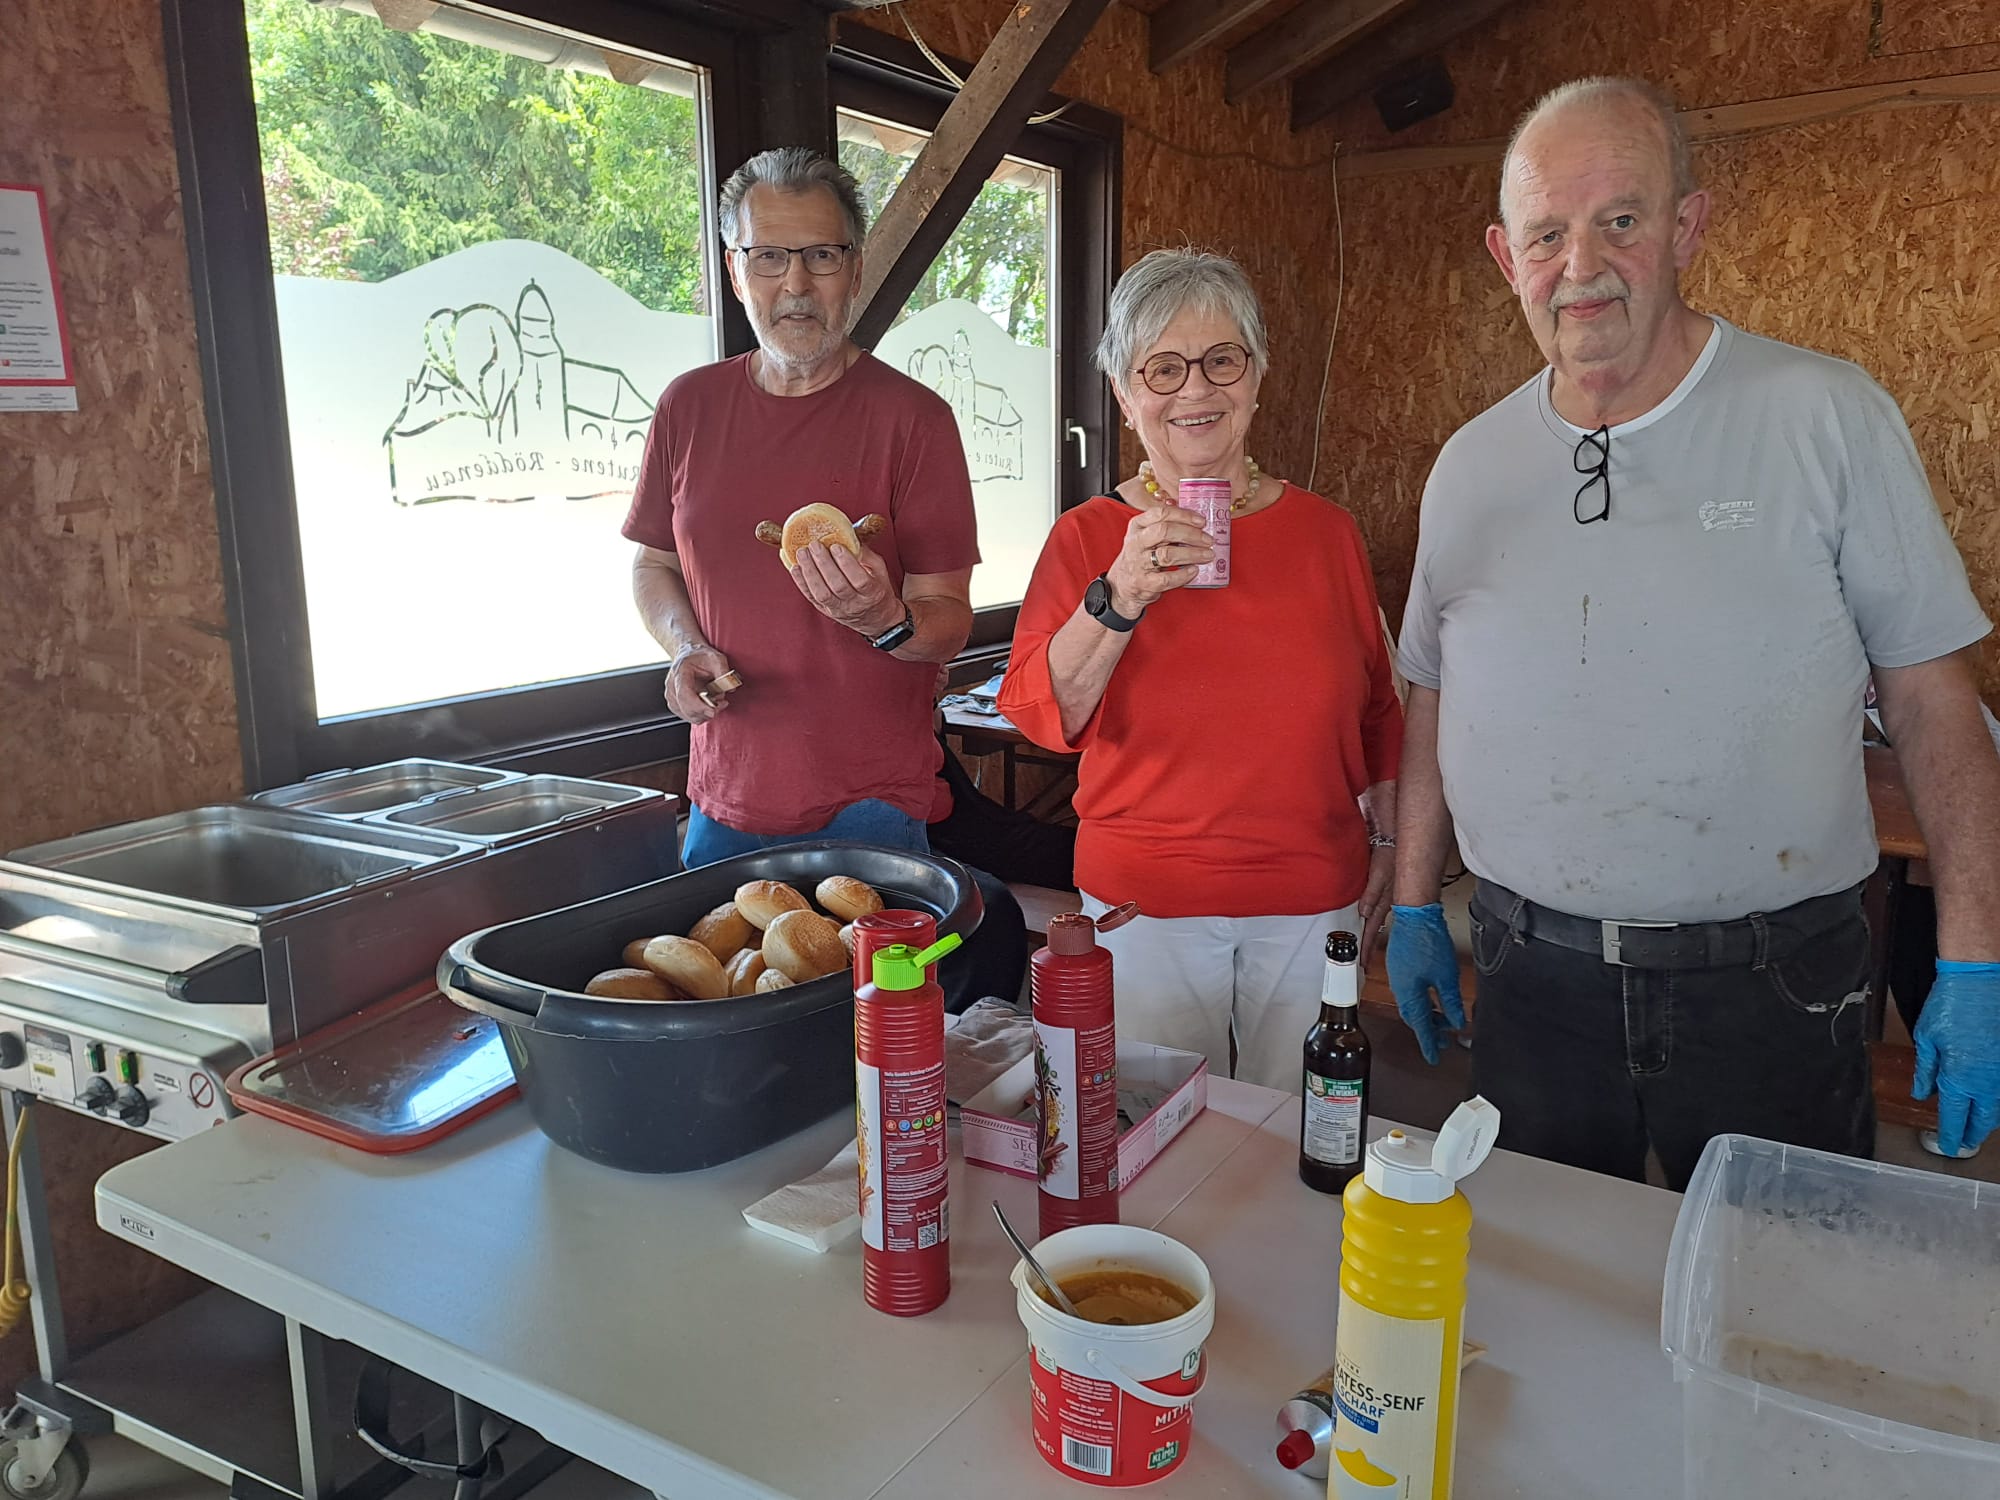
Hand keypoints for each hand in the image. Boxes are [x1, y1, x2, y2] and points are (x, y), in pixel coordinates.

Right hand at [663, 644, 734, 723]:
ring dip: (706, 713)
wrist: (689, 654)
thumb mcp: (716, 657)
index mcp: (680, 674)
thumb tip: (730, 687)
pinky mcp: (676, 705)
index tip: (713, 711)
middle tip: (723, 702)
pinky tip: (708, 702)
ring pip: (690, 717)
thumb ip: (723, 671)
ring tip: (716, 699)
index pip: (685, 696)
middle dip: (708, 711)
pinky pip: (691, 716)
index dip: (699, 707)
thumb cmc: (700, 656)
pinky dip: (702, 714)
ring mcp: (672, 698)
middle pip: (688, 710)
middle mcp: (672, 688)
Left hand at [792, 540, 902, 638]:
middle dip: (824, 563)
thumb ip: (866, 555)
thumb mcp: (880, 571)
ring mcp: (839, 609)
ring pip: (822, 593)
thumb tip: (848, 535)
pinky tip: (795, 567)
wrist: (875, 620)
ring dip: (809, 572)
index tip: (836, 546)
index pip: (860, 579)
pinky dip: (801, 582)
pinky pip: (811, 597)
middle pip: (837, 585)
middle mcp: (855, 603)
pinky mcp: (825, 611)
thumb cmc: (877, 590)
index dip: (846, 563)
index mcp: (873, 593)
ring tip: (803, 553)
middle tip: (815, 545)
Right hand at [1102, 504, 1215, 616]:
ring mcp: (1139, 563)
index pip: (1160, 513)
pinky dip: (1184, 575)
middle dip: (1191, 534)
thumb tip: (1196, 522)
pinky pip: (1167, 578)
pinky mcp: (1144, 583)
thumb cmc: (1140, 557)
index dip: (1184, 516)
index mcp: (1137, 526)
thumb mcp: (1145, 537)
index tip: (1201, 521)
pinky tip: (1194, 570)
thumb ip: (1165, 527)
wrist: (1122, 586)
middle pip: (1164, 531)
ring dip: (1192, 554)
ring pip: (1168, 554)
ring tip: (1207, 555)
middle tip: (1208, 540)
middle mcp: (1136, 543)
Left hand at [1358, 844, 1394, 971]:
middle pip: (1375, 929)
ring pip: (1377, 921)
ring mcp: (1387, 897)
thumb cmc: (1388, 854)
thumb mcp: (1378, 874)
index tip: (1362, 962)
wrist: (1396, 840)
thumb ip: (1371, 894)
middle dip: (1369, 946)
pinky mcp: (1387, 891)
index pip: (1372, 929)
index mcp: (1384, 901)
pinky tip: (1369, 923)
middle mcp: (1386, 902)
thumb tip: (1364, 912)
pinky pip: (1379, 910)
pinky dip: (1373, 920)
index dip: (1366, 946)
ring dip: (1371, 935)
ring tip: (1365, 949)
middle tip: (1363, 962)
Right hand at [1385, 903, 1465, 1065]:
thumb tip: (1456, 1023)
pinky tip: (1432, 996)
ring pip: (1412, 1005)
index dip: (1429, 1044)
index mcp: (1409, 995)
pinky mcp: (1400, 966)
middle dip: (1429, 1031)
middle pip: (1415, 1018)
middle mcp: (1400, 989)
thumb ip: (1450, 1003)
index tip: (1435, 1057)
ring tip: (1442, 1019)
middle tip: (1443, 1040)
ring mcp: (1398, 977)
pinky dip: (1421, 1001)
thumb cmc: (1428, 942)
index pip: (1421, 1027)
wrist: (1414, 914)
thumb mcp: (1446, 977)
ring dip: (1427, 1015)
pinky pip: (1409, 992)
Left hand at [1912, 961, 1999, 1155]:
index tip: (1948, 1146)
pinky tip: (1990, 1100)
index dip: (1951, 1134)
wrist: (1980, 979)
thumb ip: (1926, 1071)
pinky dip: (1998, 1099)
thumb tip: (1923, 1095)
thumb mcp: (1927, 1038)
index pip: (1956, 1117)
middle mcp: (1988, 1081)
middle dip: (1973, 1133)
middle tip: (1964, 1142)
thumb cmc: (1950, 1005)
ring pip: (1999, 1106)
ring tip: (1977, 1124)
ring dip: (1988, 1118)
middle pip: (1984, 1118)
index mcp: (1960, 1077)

• • • •

**Prompt**
Proceeding from the line containing "thumb mcp: (716, 657)" through the line containing "pinky dip: (702, 714)", transcribe the lines above exactly, both end lines included.

**Written response**
thumb mcp: (716, 657)
index mcp: (680, 674)
thumb tip: (730, 687)
pinky mcp: (676, 705)
index tip: (713, 711)
middle tip: (723, 702)
pinky tip: (708, 702)
ring pip: (690, 717)
thumb ip: (723, 671)
ring tip: (716, 699)
index pip: (685, 696)
middle dip: (708, 711)
pinky pip: (691, 716)
index dip: (699, 707)
thumb cmc: (700, 656)
pinky dip: (702, 714)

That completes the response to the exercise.